The three-judge Appellate Division panel in an unpublished opinion released Monday turned aside an appeal from retired Teaneck firefighter William Brennan, who had asked that a special prosecutor be appointed to review the case, in which a complaint filed by Brennan previously was dismissed.

“Other than as a possible witness, a citizen complainant has no further role in the criminal prosecution,” Appellate Division Judges Joseph Yannotti, Garry Rothstadt and Robert Gilson said. “There is no authority in this state for a court to appoint a special prosecutor under the circumstances here.”

Bergen County Assignment Judge Bonnie Mizdol ruled last March that Brennan failed to demonstrate that the Bergen County Prosecutor's Office was biased in Christie's favor when it dismissed the misconduct complaint.

Brennan claimed in the complaint that Christie knew about the politically motivated September 2013 George Washington Bridge lane closures while they were underway, but failed to take steps to end the scheme.

Brennan's attorney, Brick solo Donald Burke, said he was disappointed with the ruling.

“At a time when public trust in our government institutions has fallen to record lows, a judicial system that fails to hold powerful government officials accountable undermines the public's trust in the government,” Burke said, adding that the court should have appointed a prosecutor who is “not answerable to the governor” and “is free from the inherent conflict and self-interest of the Bergen County Prosecutor's Office.”

He added that the appellate court “failed to appreciate that the judiciary has a duty to avoid the public perception of an appearance of impropriety. Creating hurdles to proper judicial oversight to avoid an appearance of impropriety, such as standing, undermines the integrity of the judicial system.”

Christie's attorney, Kevin Marino, took the opposite view.

“We are particularly pleased that, in addition to affirming the trial court's dismissal of Mr. Brennan's complaint, the Appellate Division roundly rejected the fanciful notion on which that complaint was based: that a citizen complainant can somehow arrogate the awesome power of the prosecutor and, into the bargain, disqualify that public official's entire office from performing their sworn function,” said Marino, of Marino, Tortorella & Boyle in Chatham.

The Attorney General's Office, which represented the state and the Bergen County Prosecutor's  Office, had no comment.

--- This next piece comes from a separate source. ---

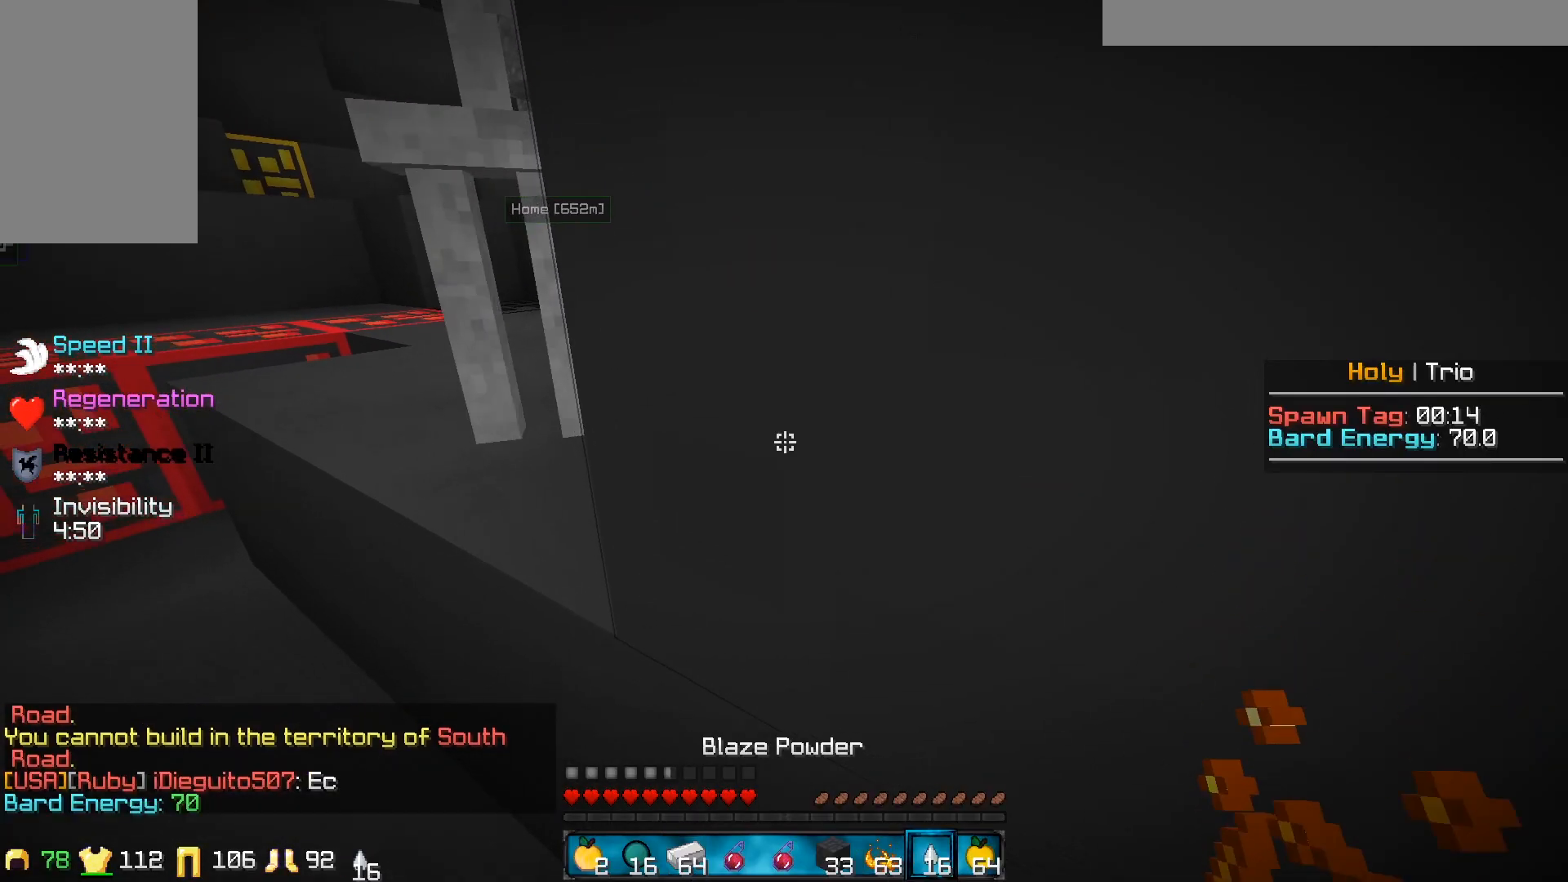
{"keys": ["w"], "mouse": ["left"], "events": [[250, "w", "down"], [317, "mouse_left", "down"]]}
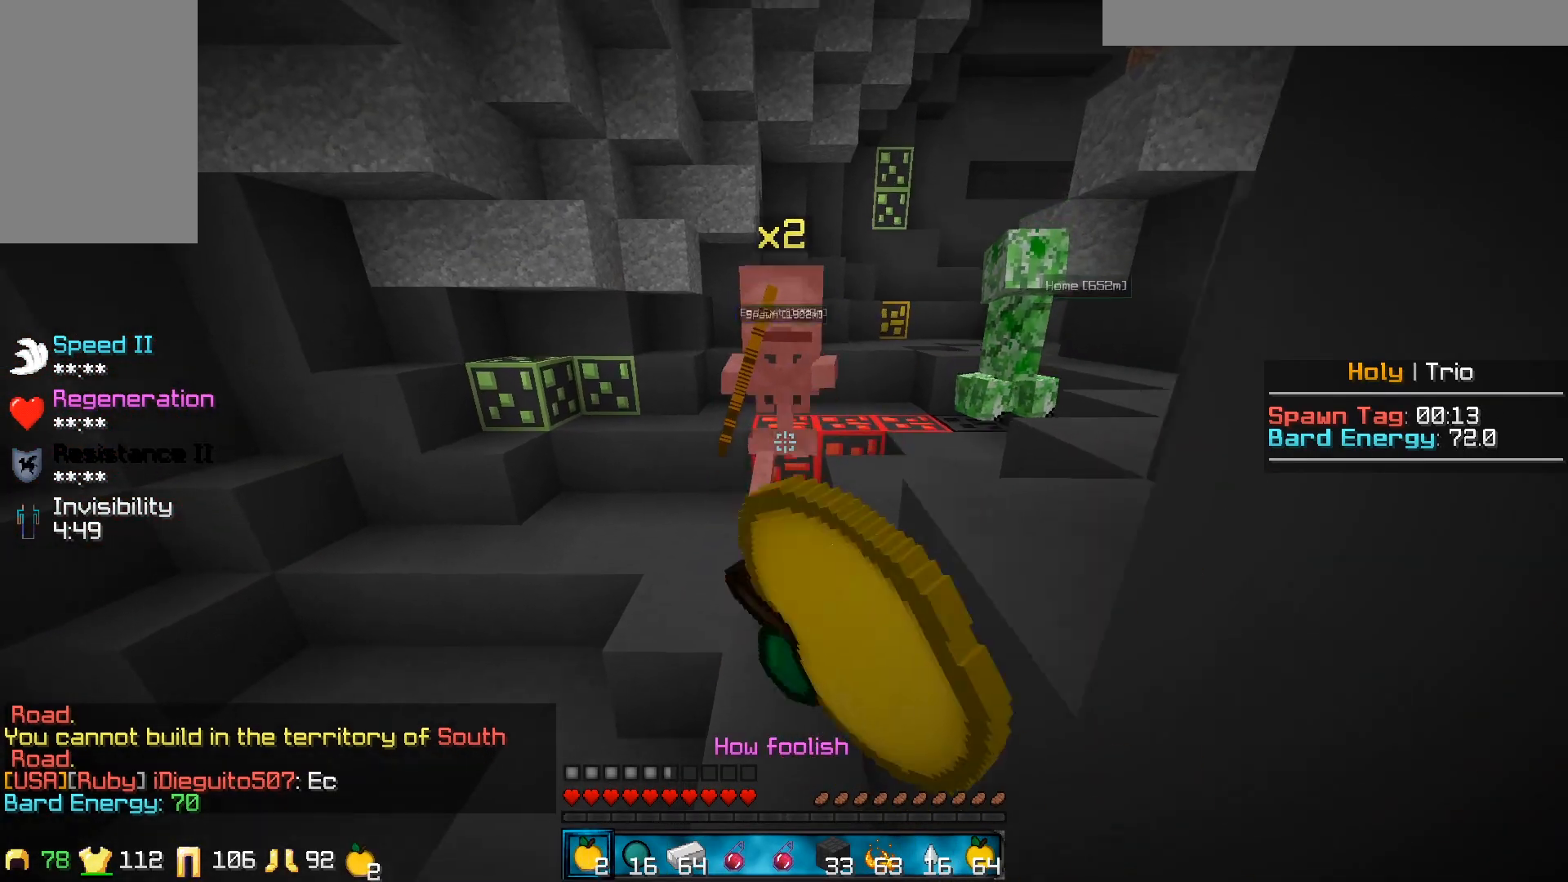
{"keys": [], "mouse": [], "events": [[400, "w", "up"], [450, "mouse_left", "up"]]}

Brennan claimed the March 2 decision by John Higgins III, the first assistant Bergen County prosecutor, to not proceed with the prosecution lacked impartiality. Higgins took on the case after Bergen County Prosecutor Gurbir Grewal—appointed by Christie to that post, and since appointed attorney general by current Gov. Phil Murphy—removed himself from the case. Mizdol rejected Brennan's claims and said Higgins' assertions that he could not prove the charges beyond a reasonable doubt was a valid reason to terminate the complaint.

Mizdol also rejected Brennan's bid to refer the case to a grand jury, finding he lacked standing to make that request because it was not pleaded in his initial petition or his appeal. Mizdol added that, even if the relief were not procedurally precluded, it would be substantively denied.

Higgins's termination of the complaint came after Roy McGeady, Bergen County's presiding judge of municipal court, ruled that probable cause existed to support the complaint but denied Brennan's bid for a special prosecutor. Brennan appealed the decision regarding the special prosecutor to Mizdol.

The appeals court agreed with the lower courts' rulings on Brennan's lack of standing.

“We conclude that such standing does not exist,” the Appellate Division judges said in the per curiam decision.